Carlyle Group (CG): Lagging on Scale, But IPO Momentum Builds

CG hit record $54 billion inflows and $477 billion AUM in 2025, with FY2025 revenue +20% to $4.9 billion. FRE up 12%, margins 47%, led by Medline's blockbuster IPO.

MetricValue
Market Cap$17B
FY2025 Revenue$4.9B (+20% YoY)
EBITDA Margin TTM29%
P/E TTM21x
Price Return 1Y+6%

AlpInvest secondaries and credit scaling help, but lower ROE (14%) trails peers. Verdict: Bearish tilt—improving, but most exit-dependent.

Ranked Conviction: Who Wins the Slump?

  1. BX (highest conviction: unbeatable FRE scale). 2. APO (best value in credit shift). 3. BAM (margin king). 4. KKR (fundraising edge). 5. TPG (growth story). 6. CG (catch-up mode).

* _Problem 1_
According to the Carlyle Group analysis, why does the verdict on CG lean bearish even though secondaries and credit are helping? Answer in one to three sentences.
* _Problem 2_
Pick up the Carlyle Group analysis right after its ranked conviction list and continue it.

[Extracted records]

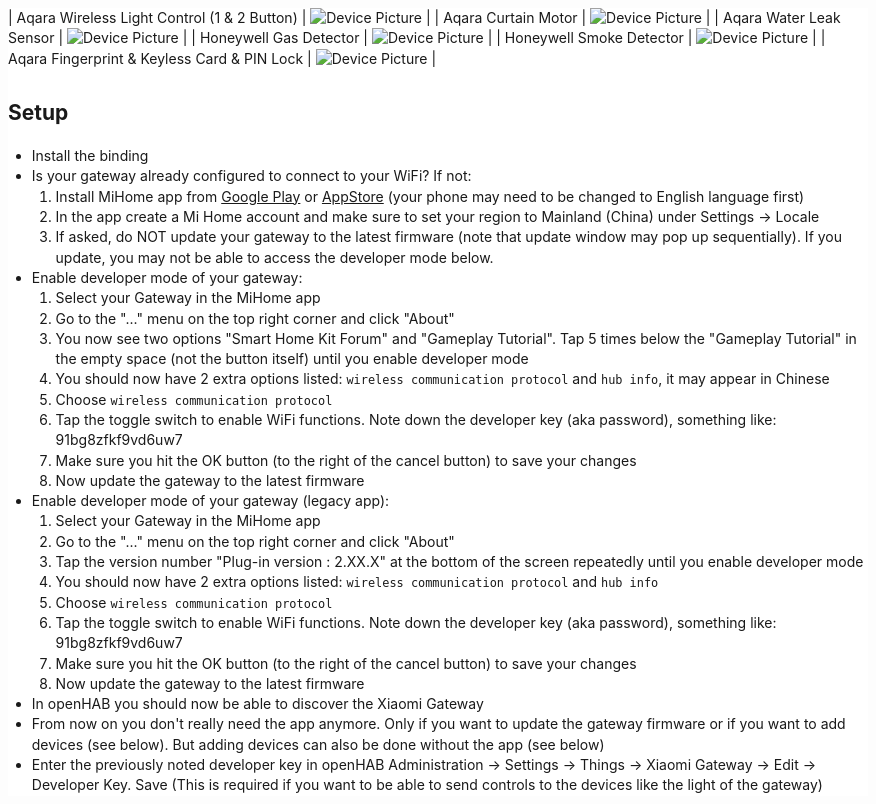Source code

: | Aqara Wireless Light Control (1 & 2 Button)                     | ![Device Picture](https://ae01.alicdn.com/kf/HTB19u.tPVXXXXbbXVXXq6xXFXXXH/Original-Xiaomi-Aqara-Smart-Switch-Light-Control-ZiGBee-Wireless-Key-Wall-Switch-By-Smarphone-Mi-Home.jpg_300x300.jpg)                                  |
| Aqara Curtain Motor                                             | ![Device Picture](https://ae01.alicdn.com/kf/HTB1jaMXQVXXXXXBXVXXq6xXFXXXF/Original-xiaomi-Aqara-Curtain-motor-Zigbee-wifi-Remote-Control-work-for-Xiaomi-Smart-home-kit-Mi.jpg_300x300.jpg)                                       |
| Aqara Water Leak Sensor                                         | ![Device Picture](https://ae01.alicdn.com/kf/HTB1zWulSVXXXXaVXXXXq6xXFXXXW/2018-Newest-Xiaomi-Mijia-Aqara-Water-Immersing-Sensor-Flood-Water-Leak-Detector-for-Home-Remote-Alarm.jpg_300x300.jpg)                                  |
| Honeywell Gas Detector                                          | ![Device Picture](https://ae01.alicdn.com/kf/HTB1F_ffQpXXXXaxXpXXq6xXFXXXS/Xiaomi-Mijia-Honeywell-Smart-Gas-Alarm-CH4-berwachung-Decke-Wand-Montiert-Einfach-Installieren-Typ-Mihome-APP.jpg_300x300.jpg)                          |
| Honeywell Smoke Detector                                        | ![Device Picture](https://ae01.alicdn.com/kf/HTB12DGKQpXXXXaeaXXXq6xXFXXXK/Xiaomi-Mijia-Honeywell-Smart-Fire-Alarm-Detector-Progressive-Sound-Photoelectric-Smoke-Sensor-Remote-Linkage-Mihome-APP.jpg_300x300.jpg)                |
| Aqara Fingerprint & Keyless Card & PIN Lock                     | ![Device Picture](https://ae01.alicdn.com/kf/HTB1lsuqjjuhSKJjSspaq6xFgFXaD/Original-xiaomi-Mijia-aqara-Smart-door-lock-Digital-Touch-Screen-Keyless-Fingerprint-Password-work-to-mi.jpg_300x300.jpg)                               |

## Setup

- Install the binding
- Is your gateway already configured to connect to your WiFi? If not:
  1. Install MiHome app from [Google Play](https://play.google.com/store/apps/details?id=com.xiaomi.smarthome) or [AppStore](https://itunes.apple.com/app/mi-home-xiaomi-for-your-smarthome/id957323480) (your phone may need to be changed to English language first)
  2. In the app create a Mi Home account and make sure to set your region to Mainland (China) under Settings -> Locale
  3. If asked, do NOT update your gateway to the latest firmware (note that update window may pop up sequentially).  If you update, you may not be able to access the developer mode below.
- Enable developer mode of your gateway:
  1. Select your Gateway in the MiHome app
  2. Go to the "..." menu on the top right corner and click "About"
  3. You now see two options "Smart Home Kit Forum" and "Gameplay Tutorial". Tap 5 times below the "Gameplay Tutorial" in the empty space (not the button itself) until you enable developer mode
  4. You should now have 2 extra options listed: `wireless communication protocol` and `hub info`, it may appear in Chinese
  5. Choose `wireless communication protocol`
  6. Tap the toggle switch to enable WiFi functions. Note down the developer key (aka password), something like: 91bg8zfkf9vd6uw7
  7. Make sure you hit the OK button (to the right of the cancel button) to save your changes
  8. Now update the gateway to the latest firmware
- Enable developer mode of your gateway (legacy app):
  1. Select your Gateway in the MiHome app
  2. Go to the "..." menu on the top right corner and click "About"
  3. Tap the version number "Plug-in version : 2.XX.X" at the bottom of the screen repeatedly until you enable developer mode
  4. You should now have 2 extra options listed: `wireless communication protocol` and `hub info`
  5. Choose `wireless communication protocol`
  6. Tap the toggle switch to enable WiFi functions. Note down the developer key (aka password), something like: 91bg8zfkf9vd6uw7
  7. Make sure you hit the OK button (to the right of the cancel button) to save your changes
  8. Now update the gateway to the latest firmware
- In openHAB you should now be able to discover the Xiaomi Gateway
- From now on you don't really need the app anymore. Only if you want to update the gateway firmware or if you want to add devices (see below). But adding devices can also be done without the app (see below)
- Enter the previously noted developer key in openHAB Administration -> Settings -> Things -> Xiaomi Gateway -> Edit -> Developer Key. Save (This is required if you want to be able to send controls to the devices like the light of the gateway)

* _Written reply 1_
The verdict leans bearish because CG's lower ROE of 14% trails its peers. The analysis also calls CG the most exit-dependent of the group, even though it describes the company as improving.

* _Written reply 2_
The resilient trio (BX, APO, BAM) trade at 15-29x P/E with 50%+ margins and FRE >50% of earnings, vs. laggards' realization bets. Watch Q1 2026 realizations (>10% of FY2025 levels), Fed cuts (for multiple expansion), and AI M&A revival. Risks: Prolonged Iran escalation delaying energy exits, or AI bubble burst hitting tech portfolios further.